Whitney Elementary was first featured on “The Ellen Degeneres Show” in September. The episode highlighted how the school provides a food pantry, clothes closet, free haircuts and literacy training for students’ families.
Gahn said more than 85 percent of the school’s 600-plus students receive free or reduced lunch. The school also has one of the highest homeless student populations in the Clark County School District.
Gahn, who said she used to see students pocketing ketchup packets from the cafeteria in hopes of having dinner at night, told “The Ellen Degeneres Show” she made a pact with families after she arrived about eight years ago. “I’ll pay your electrical bill, your utilities, I’ll give you food or clothes, whatever you need, as long as you give me your child and then help raise that child as a person of character,” she said.

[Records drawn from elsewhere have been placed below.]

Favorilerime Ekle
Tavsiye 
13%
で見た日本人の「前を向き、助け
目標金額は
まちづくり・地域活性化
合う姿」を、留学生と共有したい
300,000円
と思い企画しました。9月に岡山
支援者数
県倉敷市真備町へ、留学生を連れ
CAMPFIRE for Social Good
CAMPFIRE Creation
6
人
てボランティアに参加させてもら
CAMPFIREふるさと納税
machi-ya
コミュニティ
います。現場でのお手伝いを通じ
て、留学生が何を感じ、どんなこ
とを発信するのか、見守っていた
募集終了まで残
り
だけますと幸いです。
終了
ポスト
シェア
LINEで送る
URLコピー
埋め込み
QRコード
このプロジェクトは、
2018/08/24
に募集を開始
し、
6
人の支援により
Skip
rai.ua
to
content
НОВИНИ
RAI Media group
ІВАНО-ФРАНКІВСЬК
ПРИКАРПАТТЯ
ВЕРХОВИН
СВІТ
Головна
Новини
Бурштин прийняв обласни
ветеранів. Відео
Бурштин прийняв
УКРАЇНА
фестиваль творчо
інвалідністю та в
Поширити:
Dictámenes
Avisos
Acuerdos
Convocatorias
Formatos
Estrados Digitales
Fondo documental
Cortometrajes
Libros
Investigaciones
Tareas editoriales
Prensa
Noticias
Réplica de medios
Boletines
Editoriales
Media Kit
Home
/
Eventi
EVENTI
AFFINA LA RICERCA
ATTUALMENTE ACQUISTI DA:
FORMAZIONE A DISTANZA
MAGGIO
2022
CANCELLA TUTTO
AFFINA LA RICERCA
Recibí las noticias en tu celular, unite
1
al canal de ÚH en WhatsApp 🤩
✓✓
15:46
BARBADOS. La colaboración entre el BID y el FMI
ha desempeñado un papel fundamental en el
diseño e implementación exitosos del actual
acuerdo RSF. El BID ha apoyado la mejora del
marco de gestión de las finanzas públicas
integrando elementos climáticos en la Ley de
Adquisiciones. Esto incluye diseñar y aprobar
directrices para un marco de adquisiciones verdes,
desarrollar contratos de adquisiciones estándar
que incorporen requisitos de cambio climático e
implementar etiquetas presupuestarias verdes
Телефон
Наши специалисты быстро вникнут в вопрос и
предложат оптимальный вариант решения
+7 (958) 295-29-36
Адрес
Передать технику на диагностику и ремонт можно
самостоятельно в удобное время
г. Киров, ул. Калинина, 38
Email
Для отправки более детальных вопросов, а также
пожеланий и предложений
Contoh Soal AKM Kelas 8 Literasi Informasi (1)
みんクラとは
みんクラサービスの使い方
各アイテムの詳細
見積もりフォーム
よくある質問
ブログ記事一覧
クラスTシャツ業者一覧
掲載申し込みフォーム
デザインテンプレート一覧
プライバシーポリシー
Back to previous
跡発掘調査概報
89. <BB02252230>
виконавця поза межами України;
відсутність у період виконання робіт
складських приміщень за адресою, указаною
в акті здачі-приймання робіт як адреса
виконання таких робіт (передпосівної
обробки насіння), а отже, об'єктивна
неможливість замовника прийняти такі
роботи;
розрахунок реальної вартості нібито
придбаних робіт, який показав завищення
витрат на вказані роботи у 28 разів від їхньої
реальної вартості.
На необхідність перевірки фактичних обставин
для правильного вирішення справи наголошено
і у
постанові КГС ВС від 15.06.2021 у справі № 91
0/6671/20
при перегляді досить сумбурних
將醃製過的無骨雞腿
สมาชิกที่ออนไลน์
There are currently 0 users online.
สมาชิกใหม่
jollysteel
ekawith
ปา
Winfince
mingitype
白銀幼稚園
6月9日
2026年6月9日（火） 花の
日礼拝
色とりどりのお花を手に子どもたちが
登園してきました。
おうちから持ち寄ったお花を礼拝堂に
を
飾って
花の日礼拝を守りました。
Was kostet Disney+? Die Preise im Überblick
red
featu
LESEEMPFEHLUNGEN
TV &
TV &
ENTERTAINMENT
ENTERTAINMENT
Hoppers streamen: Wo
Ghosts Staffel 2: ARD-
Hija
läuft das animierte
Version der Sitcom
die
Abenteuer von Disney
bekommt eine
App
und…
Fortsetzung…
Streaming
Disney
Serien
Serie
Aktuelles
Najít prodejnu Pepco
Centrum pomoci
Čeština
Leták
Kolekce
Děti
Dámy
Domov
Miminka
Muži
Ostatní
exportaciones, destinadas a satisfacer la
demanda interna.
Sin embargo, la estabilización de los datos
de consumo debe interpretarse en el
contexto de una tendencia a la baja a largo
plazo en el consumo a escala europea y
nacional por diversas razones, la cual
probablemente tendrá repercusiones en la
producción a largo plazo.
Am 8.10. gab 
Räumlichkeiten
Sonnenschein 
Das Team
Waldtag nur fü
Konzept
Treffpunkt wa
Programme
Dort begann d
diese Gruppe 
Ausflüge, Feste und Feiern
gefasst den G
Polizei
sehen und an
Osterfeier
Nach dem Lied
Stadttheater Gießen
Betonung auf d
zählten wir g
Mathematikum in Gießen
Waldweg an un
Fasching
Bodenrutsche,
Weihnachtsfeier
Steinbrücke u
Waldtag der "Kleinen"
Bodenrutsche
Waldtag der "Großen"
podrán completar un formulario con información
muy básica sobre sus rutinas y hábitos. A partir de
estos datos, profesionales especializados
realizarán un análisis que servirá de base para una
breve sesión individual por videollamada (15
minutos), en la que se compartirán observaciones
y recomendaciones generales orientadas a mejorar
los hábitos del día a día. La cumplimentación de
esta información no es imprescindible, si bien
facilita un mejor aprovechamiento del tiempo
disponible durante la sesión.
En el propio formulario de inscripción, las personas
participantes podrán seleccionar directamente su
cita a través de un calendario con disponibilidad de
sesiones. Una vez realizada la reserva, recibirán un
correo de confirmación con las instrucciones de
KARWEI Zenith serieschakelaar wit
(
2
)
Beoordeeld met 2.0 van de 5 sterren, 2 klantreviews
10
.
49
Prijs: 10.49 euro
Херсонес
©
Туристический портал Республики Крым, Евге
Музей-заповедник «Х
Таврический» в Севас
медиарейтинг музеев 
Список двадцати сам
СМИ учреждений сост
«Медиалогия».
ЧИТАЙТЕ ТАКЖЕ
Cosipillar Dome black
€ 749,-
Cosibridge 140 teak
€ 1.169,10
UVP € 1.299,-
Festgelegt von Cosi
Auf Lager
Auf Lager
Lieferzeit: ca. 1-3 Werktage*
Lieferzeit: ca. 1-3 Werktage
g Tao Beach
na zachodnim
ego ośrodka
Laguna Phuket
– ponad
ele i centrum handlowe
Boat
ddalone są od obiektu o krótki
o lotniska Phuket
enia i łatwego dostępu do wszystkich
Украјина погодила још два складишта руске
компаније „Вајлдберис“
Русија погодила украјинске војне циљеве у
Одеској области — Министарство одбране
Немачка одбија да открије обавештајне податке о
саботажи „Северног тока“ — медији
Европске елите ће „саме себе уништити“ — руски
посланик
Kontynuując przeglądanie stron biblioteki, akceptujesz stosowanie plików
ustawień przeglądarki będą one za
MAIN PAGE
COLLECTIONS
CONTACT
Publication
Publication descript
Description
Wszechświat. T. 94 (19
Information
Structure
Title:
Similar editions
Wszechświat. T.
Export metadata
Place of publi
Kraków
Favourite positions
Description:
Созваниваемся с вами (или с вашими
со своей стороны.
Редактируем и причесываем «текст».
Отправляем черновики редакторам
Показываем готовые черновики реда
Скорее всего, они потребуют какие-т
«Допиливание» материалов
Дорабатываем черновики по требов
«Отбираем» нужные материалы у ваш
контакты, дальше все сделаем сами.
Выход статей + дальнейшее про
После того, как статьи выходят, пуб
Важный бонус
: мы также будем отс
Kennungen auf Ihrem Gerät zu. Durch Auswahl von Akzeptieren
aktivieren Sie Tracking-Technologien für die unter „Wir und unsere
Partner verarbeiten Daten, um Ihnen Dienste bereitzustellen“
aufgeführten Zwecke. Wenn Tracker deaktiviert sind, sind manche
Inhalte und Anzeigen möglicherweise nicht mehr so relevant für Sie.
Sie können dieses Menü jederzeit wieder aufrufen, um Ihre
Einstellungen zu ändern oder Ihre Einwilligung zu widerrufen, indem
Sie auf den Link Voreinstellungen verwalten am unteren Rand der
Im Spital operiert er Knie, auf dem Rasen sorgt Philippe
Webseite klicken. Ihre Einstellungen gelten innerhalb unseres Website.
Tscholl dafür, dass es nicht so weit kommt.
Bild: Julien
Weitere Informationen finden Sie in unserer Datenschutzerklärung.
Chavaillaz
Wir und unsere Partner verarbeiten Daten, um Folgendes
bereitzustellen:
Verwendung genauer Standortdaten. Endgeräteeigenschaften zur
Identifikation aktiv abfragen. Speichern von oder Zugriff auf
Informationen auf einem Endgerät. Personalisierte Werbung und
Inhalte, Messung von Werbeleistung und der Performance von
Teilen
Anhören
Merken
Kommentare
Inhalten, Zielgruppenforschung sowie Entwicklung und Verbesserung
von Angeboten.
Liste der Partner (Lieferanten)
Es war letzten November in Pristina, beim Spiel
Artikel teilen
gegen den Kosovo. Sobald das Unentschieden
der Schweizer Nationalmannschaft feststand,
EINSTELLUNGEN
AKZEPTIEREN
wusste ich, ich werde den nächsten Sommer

Families at the school told the show Gahn has stayed true to her promise. One girl said Gahn provided her with a bed. A mother said the principal bought her son glasses. Another mother said the school provided her children with Christmas presents when she planned to skip the gift giving.
Gahn said most of the donations come from individuals or businesses, and she said the show has brought an outpouring of support from across the country. The school also posts a “wish list” on its website, asking for granola bars, pop-top cans of soup and other non-perishable foods that homeless students can eat for dinner or over the weekend.
Bieber’s gift matches a $100,000 donation from Target that was announced on the September TV special about the school. That money is set aside to start an after-school program and continue providing services to struggling families.
“My biggest motivator for the kids and the thought and the hope that they don’t have to live in this existence when they grow up _ that they break the cycle,” Gahn said.